Irena Dubrovna is a fictional werecat created by screenwriters DeWitt Bodeen and Val Lewton and portrayed by Simone Simon in the 1942 film Cat People and its 1944 sequel The Curse of the Cat People.

==Fictional biography==
Serbian-born Irena Dubrovna is a fashion illustrator. She meets naval construction designer Oliver Reed at Central Park Zoo and they soon fall in love and are married. However, Irena is haunted by an ancient curse of her home village that claims "cat women" cannot be touched by a man otherwise they will transform into a panther and kill their partner, thus the couple does not consummate their marriage. Irena is sent for treatment with the psychiatrist Dr. Louis Judd, while Oliver looks for "consolation" with his colleague Alice Moore. When Irena sees that she is losing Oliver to Alice, she becomes jealous and hateful.
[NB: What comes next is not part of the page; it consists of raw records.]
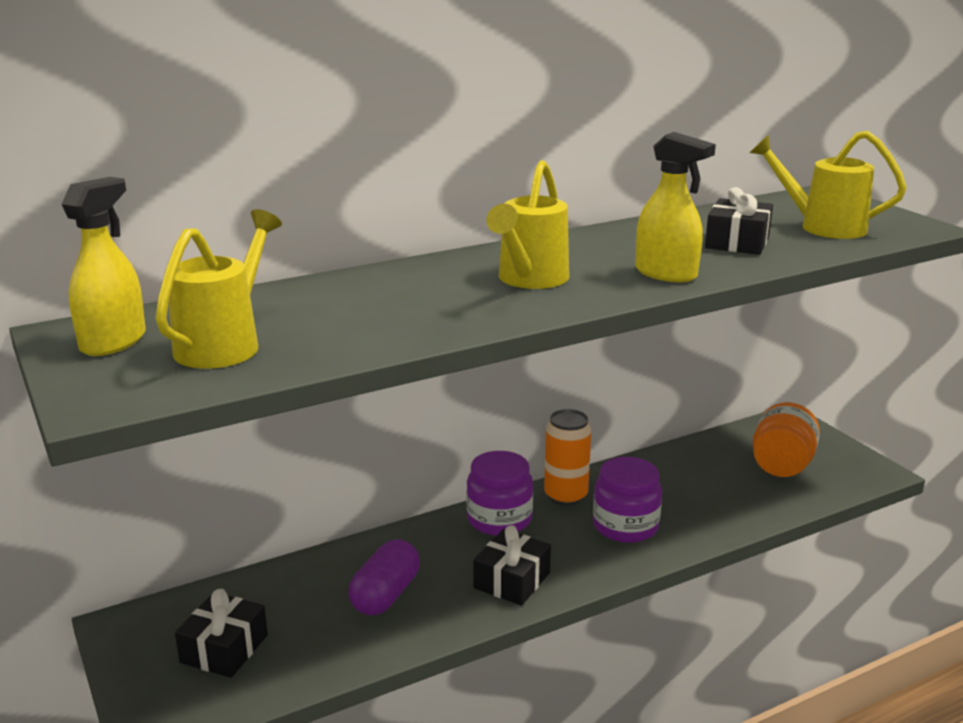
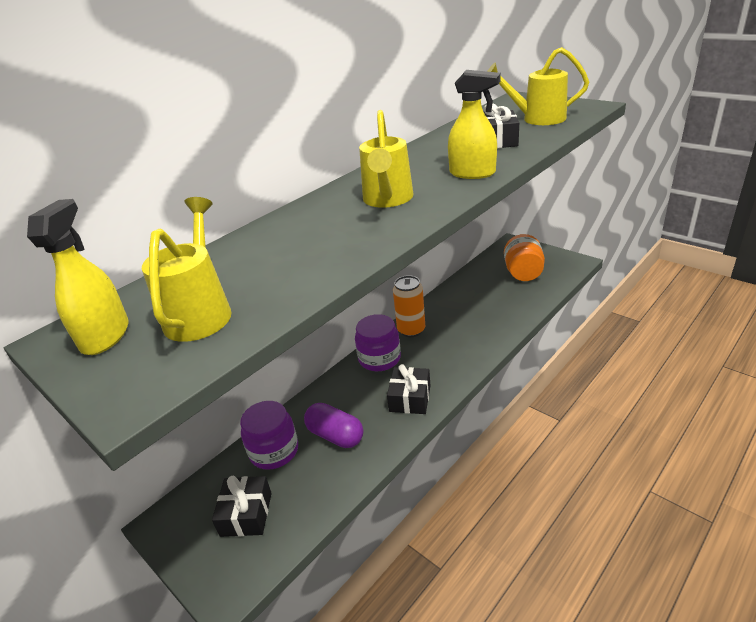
camera: 15 degrees left, 10 degrees up
(385, 595) = (335, 435): purple capsule -> purple capsule turned 60 degrees counterclockwise
(625, 526) = (457, 339): purple jar -> purple jar (274, 451)

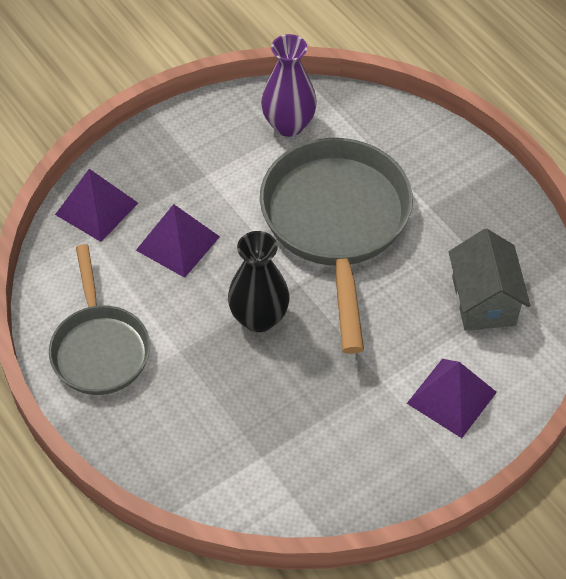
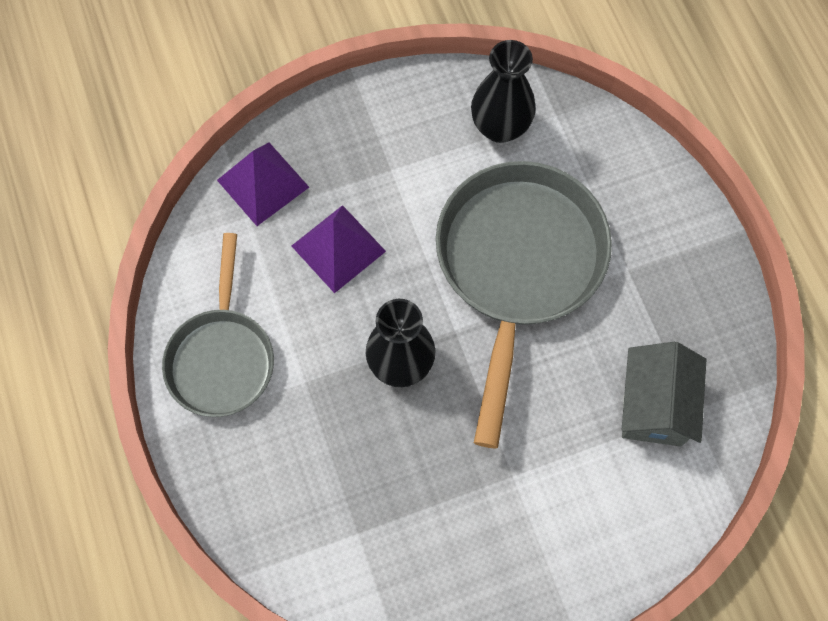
camera: 15 degrees right, 15 degrees up
(288, 125) = (500, 127): purple vase -> black vase
(451, 397) = (583, 517): purple pyramid -> none

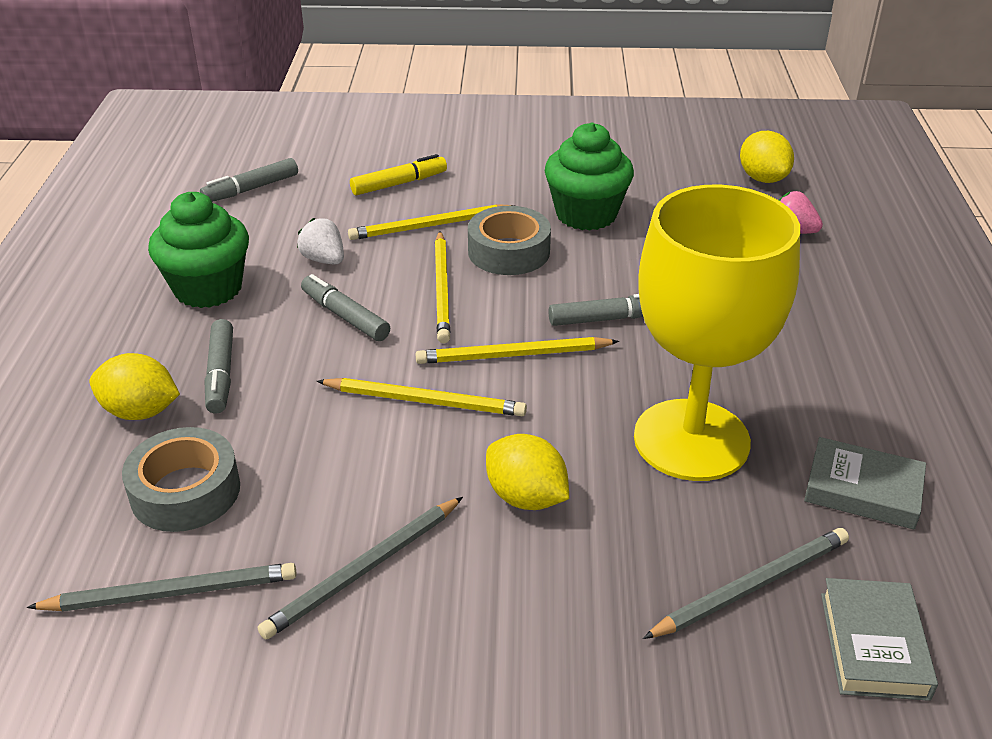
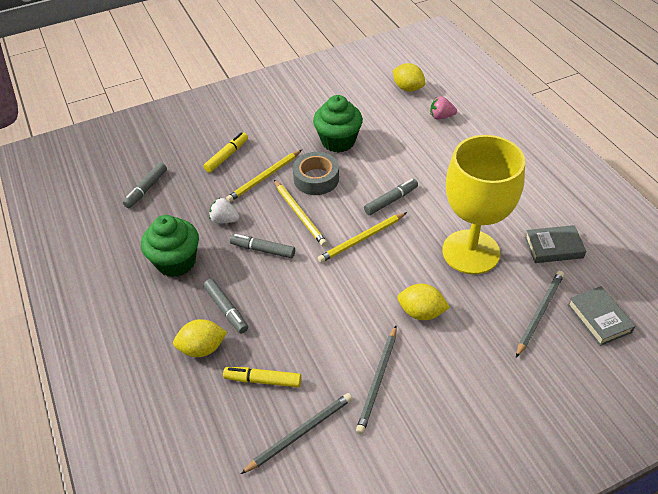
camera: 25 degrees left, 10 degrees up
(185, 491) = (263, 380): grey tape -> yellow marker
(424, 401) = (339, 282): yellow pencil -> none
She is ultimately killed by a panther that she releases from the zoo.

Irena later returns as a ghost and becomes a friend to Reed's daughter Amy.

==Legacy==
The 1982 remake of Cat People centres another werecat named Irena but she is otherwise a very different character.

The DC Comics anti-hero Catwoman occasionally uses the name Irene Dubrovna as an alias.